Bank of Israel to Lapid: Find the Money

YERUSHALAYIM

When Yair Lapid ran for Knesset in the last election, he promised overburdened taxpayers to “find out where the money is.”

Since then, after being appointed Finance Minister by Prime Minister Binyamin Netanyahu, he has imposed drastic cutbacks affecting mostly working and poor Israelis, and in particular the chareidi community and its Torah institutions.

But apparently Lapid did not succeed in locating the main source of the state debt. For on Monday, the Bank of Israel said he will need to find NIS 12 billion in budget cuts and NIS 8 billion more in new taxes in 2015 to hold to the country’s fiscal targets.

In its annual report, released Monday, the central bank said that finding the money will become increasingly difficult: in 2016, the state will need NIS 20B in cuts and NIS 12B in tax increases, 2017 will need NIS 27B in cuts and NIS 13B in tax increases. Because of the nature of the budgetary rules, which limit increased spending, any of those cases could see lower taxes, but only if they are accompanied by greater cuts. The deficit target shrinks from 3% of GDP in 2014 to 2.5% in 2015 and 2% in 2016.

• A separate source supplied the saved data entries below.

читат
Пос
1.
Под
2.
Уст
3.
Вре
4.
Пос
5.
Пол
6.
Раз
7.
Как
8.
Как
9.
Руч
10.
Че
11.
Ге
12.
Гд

Bank of Israel Governor Dr. Karnit Flug noted that Lapid’s housing VAT exemption, to which she is vigorously opposed, will make the budgetary challenge even greater. If implemented, it will cost an estimated NIS 2 billion a year, probably more as the restrictions on eligibility for the exemption are removed.

The report showed that the price of housing increased 6% in real terms in 2013, bringing overall real growth since 2008 to approximately 60%. On the positive side, if Israel can maintain the increased level of new housing starts it saw in 2013, prices will eventually come down.

The economy grew at 3.3%, a slight slowdown over the previous year, but significantly better than the OECD average of 1.2%, or the .4% economic contraction in the Eurozone. Unemployment remained at a historic low, and the bank characterized the economy “at full employment.” The bank projected growth for 2014 at 3.1%.